### Exercise prompt:
Please reproduce exactly the line that carries "方法深度调用，把栈给撑爆了" and all remaining lines through the last line of the data, and write nothing else.

Extracted records below:

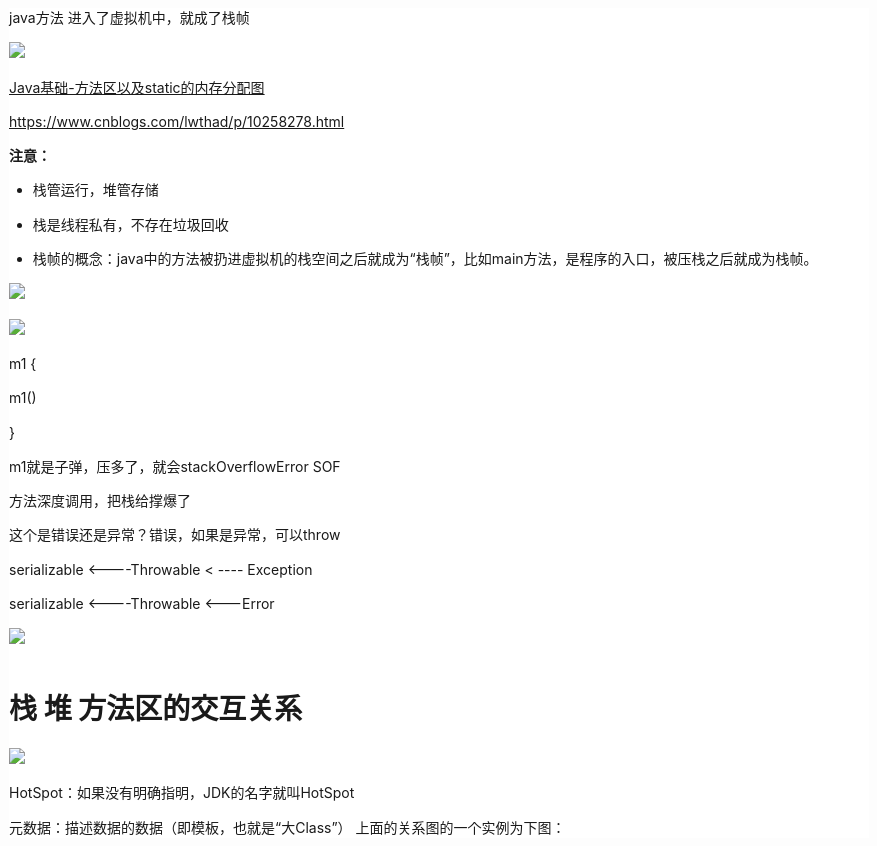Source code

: 

java方法 进入了虚拟机中，就成了栈帧

![](/10.png)

[Java基础-方法区以及static的内存分配图](https://www.cnblogs.com/lwthad/p/10258278.html)

https://www.cnblogs.com/lwthad/p/10258278.html



**注意：**

- 栈管运行，堆管存储

- 栈是线程私有，不存在垃圾回收

- 栈帧的概念：java中的方法被扔进虚拟机的栈空间之后就成为“栈帧”，比如main方法，是程序的入口，被压栈之后就成为栈帧。

  

![](/11.PNG)





![](/12.png)



m1 {

m1()

}

m1就是子弹，压多了，就会stackOverflowError  SOF

方法深度调用，把栈给撑爆了

这个是错误还是异常？错误，如果是异常，可以throw 

serializable <----Throwable < ---- Exception 

serializable <----Throwable <---Error

![](/13.png)





# 栈 堆 方法区的交互关系



![](/14.png)

HotSpot：如果没有明确指明，JDK的名字就叫HotSpot

元数据：描述数据的数据（即模板，也就是“大Class”）
上面的关系图的一个实例为下图：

End of Extracted records.

### Answer space:
方法深度调用，把栈给撑爆了

这个是错误还是异常？错误，如果是异常，可以throw 

serializable <----Throwable < ---- Exception 

serializable <----Throwable <---Error

![](/13.png)





# 栈 堆 方法区的交互关系



![](/14.png)

HotSpot：如果没有明确指明，JDK的名字就叫HotSpot

元数据：描述数据的数据（即模板，也就是“大Class”）
上面的关系图的一个实例为下图：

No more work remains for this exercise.